Omdat Duitsland talrijke economische actoren telt, is een hoge mate van coördinatie vereist om een toereikende groei, een evenwichtige buitenlandse handel, stabiele prijzen en een lage werkloosheid te bereiken. Een verscheidenheid van overlegorganen verenigt de federale en deelstaatregeringen, de Deutsche Bundesbank, vertegenwoordigers van het bedrijfsleven en van de gemeenten, en de vakbonden. Het in 1963 opgerichte Comité van deskundigen voor de beoordeling van de algemene economische tendensen, dat bekend staat als de “vijf wijzen”, stelt elk jaar een evaluatie van de algemene economische ontwikkelingen op ter ondersteuning van de nationale economische besluitvorming.
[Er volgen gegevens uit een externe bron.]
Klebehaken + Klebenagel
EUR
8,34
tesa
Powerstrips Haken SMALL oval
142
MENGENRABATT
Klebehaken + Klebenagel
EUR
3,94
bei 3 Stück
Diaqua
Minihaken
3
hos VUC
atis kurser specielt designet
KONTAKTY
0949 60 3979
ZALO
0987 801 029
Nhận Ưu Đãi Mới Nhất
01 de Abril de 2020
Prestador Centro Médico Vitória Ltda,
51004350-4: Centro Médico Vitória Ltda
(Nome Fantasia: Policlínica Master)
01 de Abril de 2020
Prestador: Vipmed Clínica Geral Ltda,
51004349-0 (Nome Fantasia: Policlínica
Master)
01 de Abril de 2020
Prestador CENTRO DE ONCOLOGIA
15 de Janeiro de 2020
Bovendien legt de Bondsregering de wetgever jaarlijks een economisch verslag voor met een reactie op de jaarlijkse evaluatie van het College van deskundigen en een overzicht van het gevoerde economische en financiële beleid.
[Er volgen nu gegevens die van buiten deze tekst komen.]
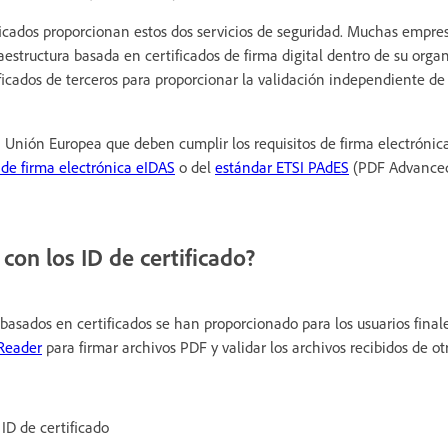
ficados proporcionan estos dos servicios de seguridad. Muchas empre
aestructura basada en certificados de firma digital dentro de su organ
ficados de terceros para proporcionar la validación independiente de
 Unión Europea que deben cumplir los requisitos de firma electrónic
de firma electrónica eIDAS
o del
estándar ETSI PAdES
(PDF Advanced
con los ID de certificado?
 basados en certificados se han proporcionado para los usuarios finale
Reader
para firmar archivos PDF y validar los archivos recibidos de otr
ID de certificado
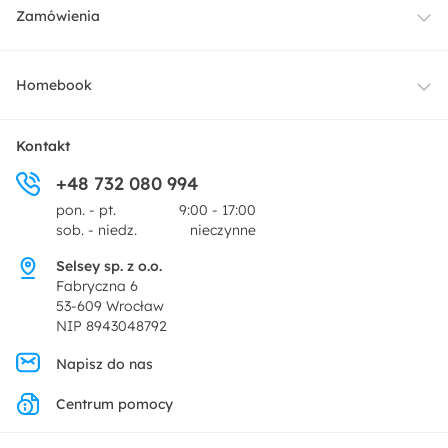
Meble
Zamówienia
Oświetlenie
Dostawa
Homebook
Tekstylia
Płatności i raty
O nas
Kontakt
Ogród i taras
+48 732 080 994
Zwroty
Centrum prasowe
pon. - pt.
9:00 - 17:00
Dekoracje i akcesoria
sob. - niedz.
nieczynne
Pytania i odpowiedzi
Oferta dla producentów
Selsey sp. z o.o.
Promocje
Fabryczna 6
Regulamin
53-609 Wrocław
NIP 8943048792
Polityka prywatności
Napisz do nas
Centrum pomocy
Ustawienia prywatności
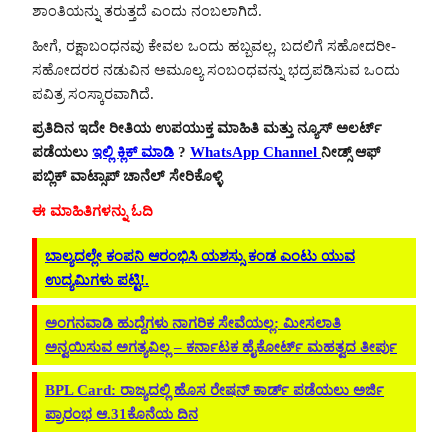
ಶಾಂತಿಯನ್ನು ತರುತ್ತದೆ ಎಂದು ನಂಬಲಾಗಿದೆ.
ಹೀಗೆ, ರಕ್ಷಾಬಂಧನವು ಕೇವಲ ಒಂದು ಹಬ್ಬವಲ್ಲ, ಬದಲಿಗೆ ಸಹೋದರೀ-
ಸಹೋದರರ ನಡುವಿನ ಅಮೂಲ್ಯ ಸಂಬಂಧವನ್ನು ಭದ್ರಪಡಿಸುವ ಒಂದು
ಪವಿತ್ರ ಸಂಸ್ಕಾರವಾಗಿದೆ.
ಪ್ರತಿದಿನ ಇದೇ ರೀತಿಯ ಉಪಯುಕ್ತ ಮಾಹಿತಿ ಮತ್ತು ನ್ಯೂಸ್ ಅಲರ್ಟ್
ಪಡೆಯಲು
ಇಲ್ಲಿ ಕ್ಲಿಕ್ ಮಾಡಿ
?
WhatsApp Channel
ನೀಡ್ಸ್ ಆಫ್
ಪಬ್ಲಿಕ್ ವಾಟ್ಸಾಪ್ ಚಾನೆಲ್ ಸೇರಿಕೊಳ್ಳಿ
ಈ ಮಾಹಿತಿಗಳನ್ನು ಓದಿ
ಬಾಲ್ಯದಲ್ಲೇ ಕಂಪನಿ ಆರಂಭಿಸಿ ಯಶಸ್ಸು ಕಂಡ ಎಂಟು ಯುವ
ಉದ್ಯಮಿಗಳು ಪಟ್ಟಿ!.
ಅಂಗನವಾಡಿ ಹುದ್ದೆಗಳು ನಾಗರಿಕ ಸೇವೆಯಲ್ಲ: ಮೀಸಲಾತಿ
ಅನ್ವಯಿಸುವ ಅಗತ್ಯವಿಲ್ಲ – ಕರ್ನಾಟಕ ಹೈಕೋರ್ಟ್ ಮಹತ್ವದ ತೀರ್ಪು
BPL Card: ರಾಜ್ಯದಲ್ಲಿ ಹೊಸ ರೇಷನ್ ಕಾರ್ಡ್ ಪಡೆಯಲು ಅರ್ಜಿ
ಪ್ರಾರಂಭ ಆ.31ಕೊನೆಯ ದಿನ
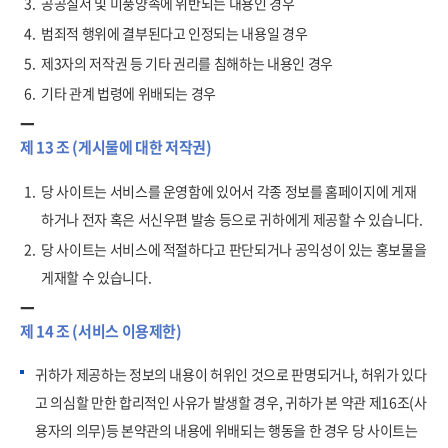
3.
공공질서 및 미풍양속에 위반되는 내용인 경우
4.
범죄적 행위에 결부된다고 인정되는 내용일 경우
5.
제3자의 저작권 등 기타 권리를 침해하는 내용인 경우
6.
기타 관계 법령에 위배되는 경우
제 13 조 (게시물에 대한 저작권)
1.
당 사이트는 서비스를 운영함에 있어서 각종 정보를 홈페이지에 게재
하거나 전자 혹은 서신우편 발송 등으로 귀하에게 제공할 수 있습니다.
2.
당 사이트는 서비스에 적절하다고 판단되거나 공익성이 있는 홍보물을
게재할 수 있습니다.
제 14 조 (서비스 이용제한)
귀하가 제공하는 정보의 내용이 허위인 것으로 판명되거나, 허위가 있다
고 의심할 만한 합리적인 사유가 발생할 경우, 귀하가 본 약관 제16조(사
용자의 의무)등 본약관의 내용에 위배되는 행동을 한 경우 당 사이트는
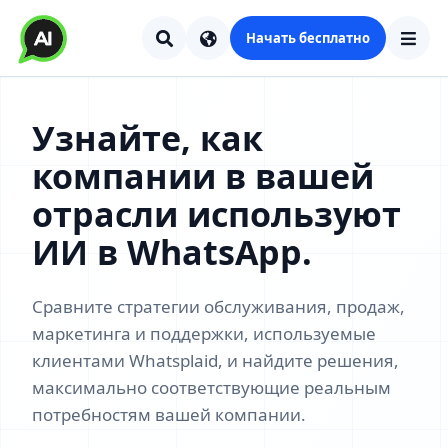
Начать бесплатно
Узнайте, как
компании в вашей
отрасли используют
ИИ в WhatsApp.
Сравните стратегии обслуживания, продаж,
маркетинга и поддержки, используемые
клиентами Whatsplaid, и найдите решения,
максимально соответствующие реальным
потребностям вашей компании.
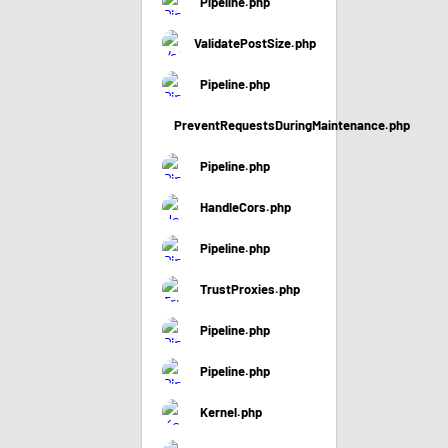
Pipeline.php
ValidatePostSize.php
Pipeline.php
PreventRequestsDuringMaintenance.php
Pipeline.php
HandleCors.php
Pipeline.php
TrustProxies.php
Pipeline.php
Pipeline.php
Kernel.php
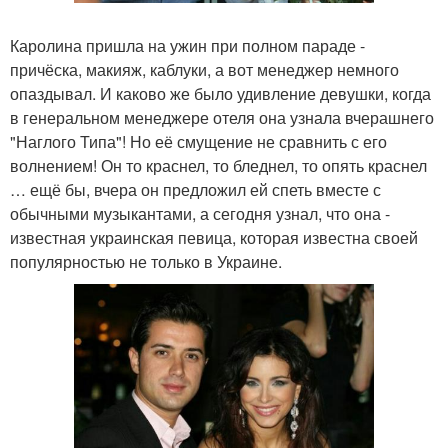
Каролина пришла на ужин при полном параде -
причёска, макияж, каблуки, а вот менеджер немного
опаздывал. И каково же было удивление девушки, когда
в генеральном менеджере отеля она узнала вчерашнего
"Наглого Типа"! Но её смущение не сравнить с его
волнением! Он то краснел, то бледнел, то опять краснел
… ещё бы, вчера он предложил ей спеть вместе с
обычными музыкантами, а сегодня узнал, что она -
известная украинская певица, которая известна своей
популярностью не только в Украине.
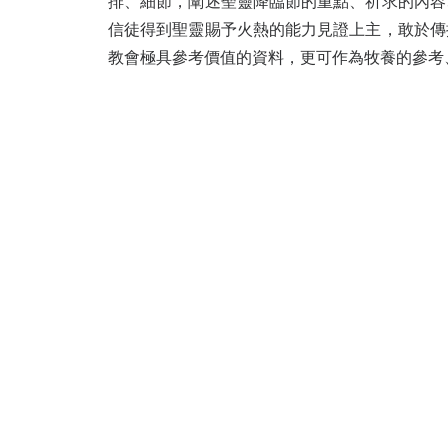
排、細節，闡述聖靈降臨節的重點、祈求的內容
信徒得到聖靈賜予火熱的能力見證上主，敢於傳
教會極具參考價值的資料，更可作為牧養的參考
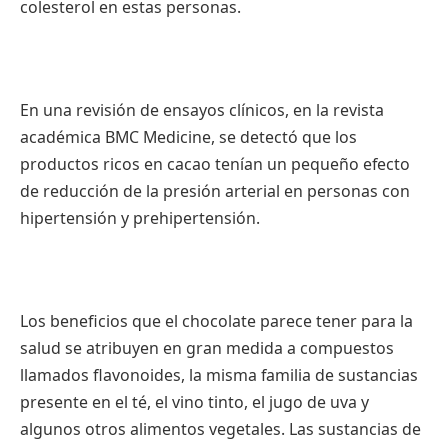
colesterol en estas personas.
En una revisión de ensayos clínicos, en la revista
académica BMC Medicine, se detectó que los
productos ricos en cacao tenían un pequeño efecto
de reducción de la presión arterial en personas con
hipertensión y prehipertensión.
Los beneficios que el chocolate parece tener para la
salud se atribuyen en gran medida a compuestos
llamados flavonoides, la misma familia de sustancias
presente en el té, el vino tinto, el jugo de uva y
algunos otros alimentos vegetales. Las sustancias de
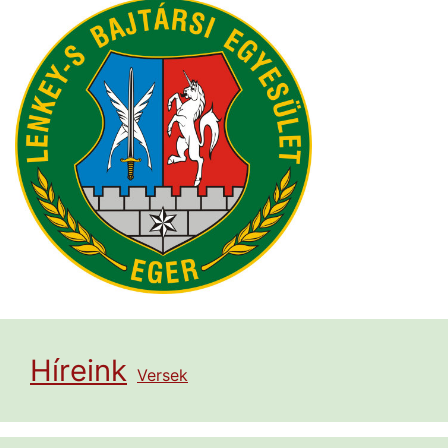
Híreink
Versek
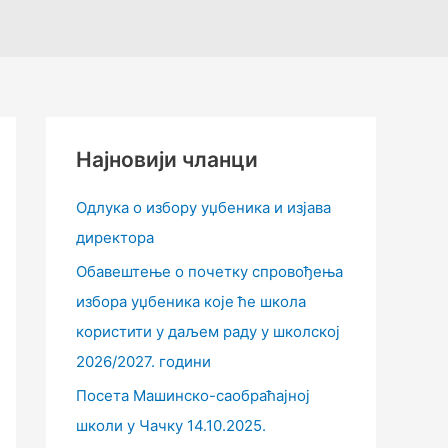
Најновији чланци
Одлука о избору уџбеника и изјава
директора
Обавештење о почетку спровођења
избора уџбеника које ће школа
користити у даљем раду у школској
2026/2027. години
Посета Машинско-саобраћајној
школи у Чачку 14.10.2025.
Hoewel in Duitsland de vrije markt functioneert, speelt de Bondsregering een belangrijke rol in de economie. Het wordt als vanzelfsprekend beschouwd dat zij de kapitaal- en exploitatiekosten draagt van de economische en sociale infrastructuur, zoals het autosnelwegennet, de waterwegen, de posterijen en de telecommunicatie, en het spoorwegnet. De federale overheid, de staten en de steden dragen ook bij aan de regionale en lokale systemen voor snel vervoer. De overheid draagt samen met het bedrijfsleven de kosten van onderzoek en ontwikkeling, zoals bijvoorbeeld in de kernenergiesector. De federale interventie is bijzonder sterk in de defensie-industrie. De kolenindustrie is wellicht het meest opmerkelijke voorbeeld van subsidiëring, en de landbouw wordt van oudsher op grote schaal door de staat beschermd, hoewel de sector nu door EU-instellingen wordt bestuurd. Regionale planning is een ander belangrijk gebied van overheidsbemoeienis; de federale regering stimuleert economische ontwikkelingen in landelijke en industriële “probleemgebieden”. Ook staten en steden nemen deel aan programma’s ter bevordering van de regionale of plaatselijke ontwikkeling.
Duitsland heeft een gevarieerd belastingstelsel, met belastingen op nationaal, deelstaat- en plaatselijk niveau. Vanwege het royale stelsel van sociale voorzieningen zijn de belastingtarieven voor bedrijven, particulieren en goederen en diensten allemaal relatief hoog in vergelijking met andere landen. Duitsland kent een systeem van belastingnivellering, waarbij belastinginkomsten van rijkere naar minder welvarende regio’s worden overgeheveld. Na de eenwording werd deze overdracht door veel West-Duitsers kwalijk genomen.